NB: this post is by Tim Hewish, my Parliamentary Researcher, and the views expressed are his own.

Commonwealth Day passed the world by yesterday. As a network of nearly a third of the world’s population and with the Queen as its Head, you would think that the British would notice.

The Commonwealth represents 53 nations across the globe and spans all habitable continents with English as its lingua franca and most of its legal system based on Common Law.

I mention the Commonwealth not so much as to highlight our nation’s historical memory gap, but to show our worrying future gap. With Europe’s total growth forecast to be -0.4% this year, twinned with a collapsing political currency and a labour force shrinking by 54 million by 2050 (a loss equivalent to the workforce of Germany) it is time for the UK not to look just to the Continent but to go global.

Meanwhile, the Commonwealth is expanding with a projected total growth of 3.7%, even higher in its African and Asian states; its labour force will increase by 60% or 825 million by 2050. With a burgeoning Commonwealth middle class, Britain is well placed to deliver them high end goods and services.

What stops us is Britain’s tie to the EU customs union which means we are unable to trade freely with other nations around the world. By treaty it forbids us. We have no seat at the World Trade Organisation and have surrendered our trading sovereignty to Brussels. Ironically, if we wanted to trade freely with Australia or Canada we would have to go through Europe although thankfully we haven’t yet capitulated our investment arm.

There are those who say if we left the EU we would be on the periphery of Europe. I say to them, we would be on the doorstep of the world. The Commonwealth has nations in key strategic economic blocs: One nation in NAFTA; Six in the Cairns Agricultural Group; 5 in the ASEAN-Aus-NZ agreement; 12 Caribbean nations in CARICOM; three nations (for now) in the EU; seven in APEC; and two current and two negotiating in the Trans-Pacific Partnership heralded as the new up and coming trading platform. The list goes on and is impressive.

All this goes to show that closer economic ties need not be based around fixed and rigid custom unions. For example, Australia and New Zealand are free to make numerous trade agreements. So why can’t the UK do likewise? It’s not as if she would be on her own. In a networked world it is beneficial to have friends in many places.

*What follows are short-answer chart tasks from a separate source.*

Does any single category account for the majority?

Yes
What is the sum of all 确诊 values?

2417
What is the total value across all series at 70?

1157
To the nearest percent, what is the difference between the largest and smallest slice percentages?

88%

Just as on Facebook, wouldn’t you want 53 friends with something genuine in common rather than 25 who don’t really like you and send you invites to parties they can’t afford to pay for and then expect you to subsidise? I am not even sure if we can poke them anymore to get their attention as their spending binge is causing a massive hangover.

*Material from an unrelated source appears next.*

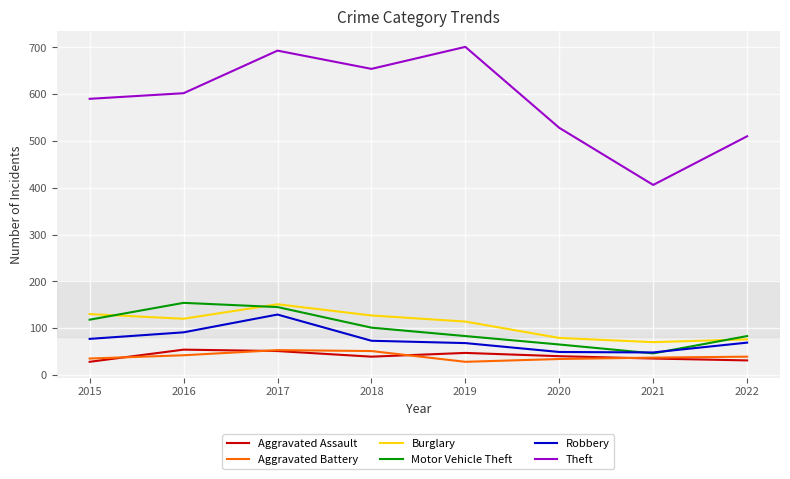

At how many categories does at least one series exceed 492?

7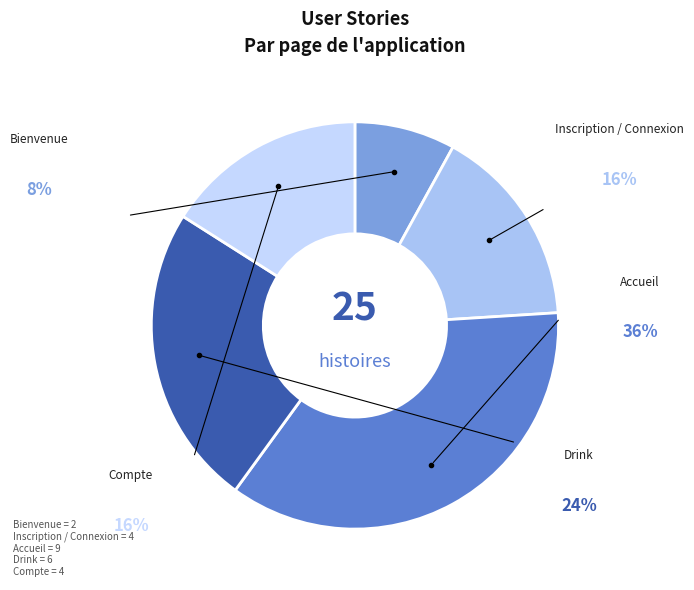

Count the number of slices in the pie.

5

The Commonwealth is adding friends all the time. Cameroon and Rwanda joined a few years ago  while Algeria, Madagascar, a number of Gulf States, and South Sudan have have shown an interest in joining. Others like Japan, Hong Kong and China are keen on some sort of observer states. The Commonwealth is certainly trending higher than before.

With the inaugural All Party Parliamentary Group on the Commonwealth taking place this afternoon; an ongoing Foreign Affairs Select Committee enquiry into the role and future of the Commonwealth; and it being Jubilee year, it is now time to wake up and revisit the Commonwealth before economic events pass us by.